Tadarus Al Quran, Mengambil Ibrah Sejumlah Kisah - ini kebumen | Media Rujukan Kebumen

Tadarus Al Quran, Mengambil Ibrah Sejumlah Kisah

Kisah-kisah yang disebutkan dalam Al Quran seperti halnya peristiwa bersejarah, merupakan perulangan peristiwa dengan waktu, tempat dan pelaku berbeda. Substansinya selalu sama.
Tadarus Al Quran, Mengambil Ibrah Sejumlah Kisah
Kang Juki
INI Kebumen, SALAH satu kegiatan yang banyak dilakukan umat Islam di bulan Ramadhan adalah tadarus (membaca) Al Quran.
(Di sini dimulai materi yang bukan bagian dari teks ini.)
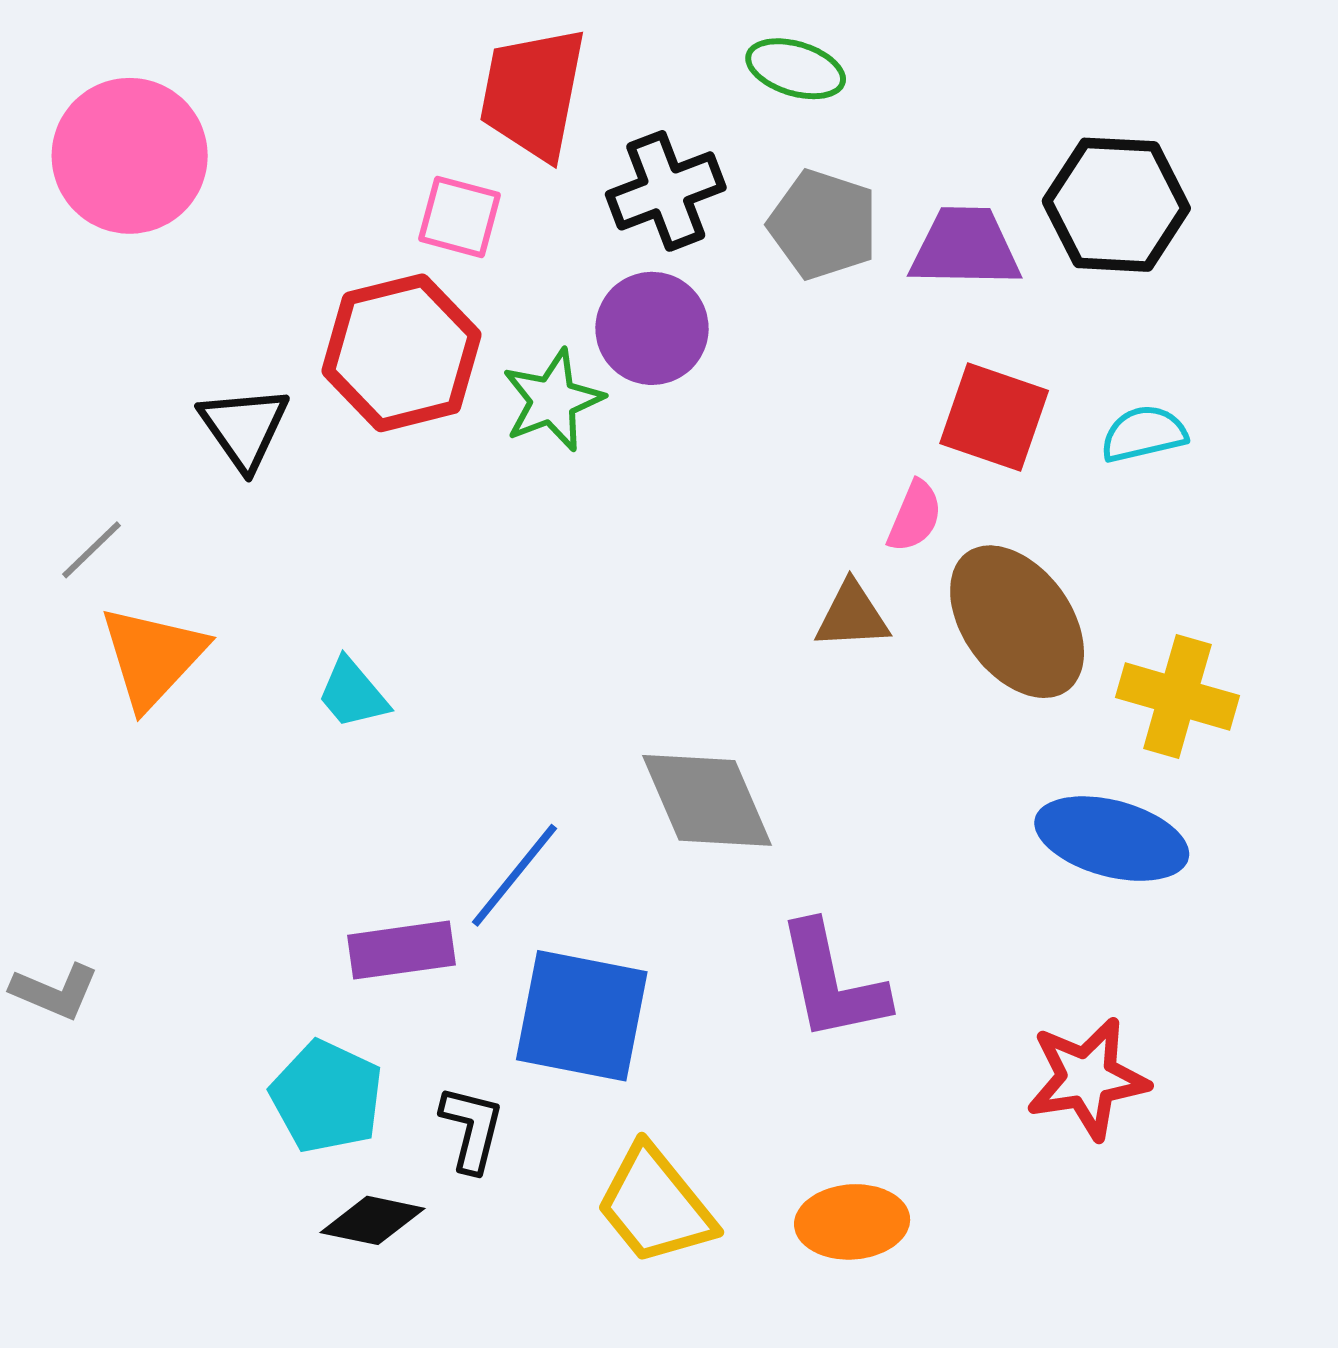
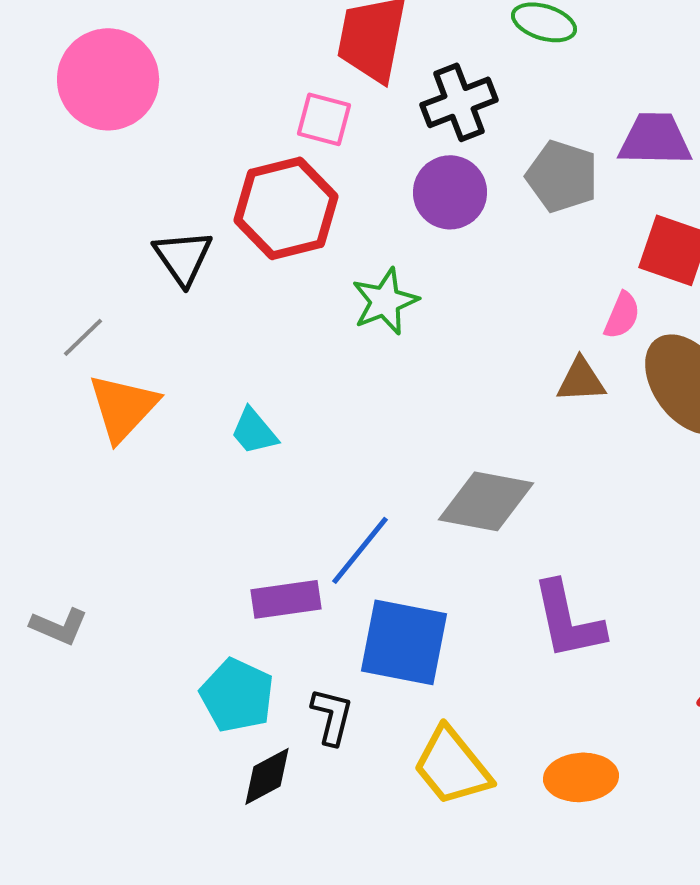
gray pentagon: (823, 225) -> (562, 176), moved
green star: (553, 400) -> (385, 301), moved
gray diamond: (707, 800) -> (486, 501), turned -56
black diamond: (372, 1220) -> (267, 776), turned -40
Yang sering kurang dipahami umat Islam, Rasulullah SAW di masanya hanya memerintahkan membaca Al Quran, karena yang dihadapi beliau adalah orang Arab dan Al Quran diturunkan dalam bahasa Arab.

Sehingga bagi umat Islam dengan membaca Al Quran (lebih tepatnya melafalkan atau menghafalkan, karena di masa Rasulullah SAW naskah Al Quran belum dikumpulkan dalam satu buku), otomatis mengetahui arti bacaannya. Berbeda dengan orang Indonesia, kalau hanya membaca Al Quran belum tentu mengetahui arti yang dibaca.

Mengingat Al Quran adalah petunjuk bagi umat Islam agar bisa menjadi orang bertakwa, maka sudah sepatutnya tak hanya rajin dibaca tapi juga berusaha dipahami maknanya. Sehingga kita akan bisa mengambil ibrah (pelajaran) dari beragam kisah yang banyak terdapat dalam Al Quran.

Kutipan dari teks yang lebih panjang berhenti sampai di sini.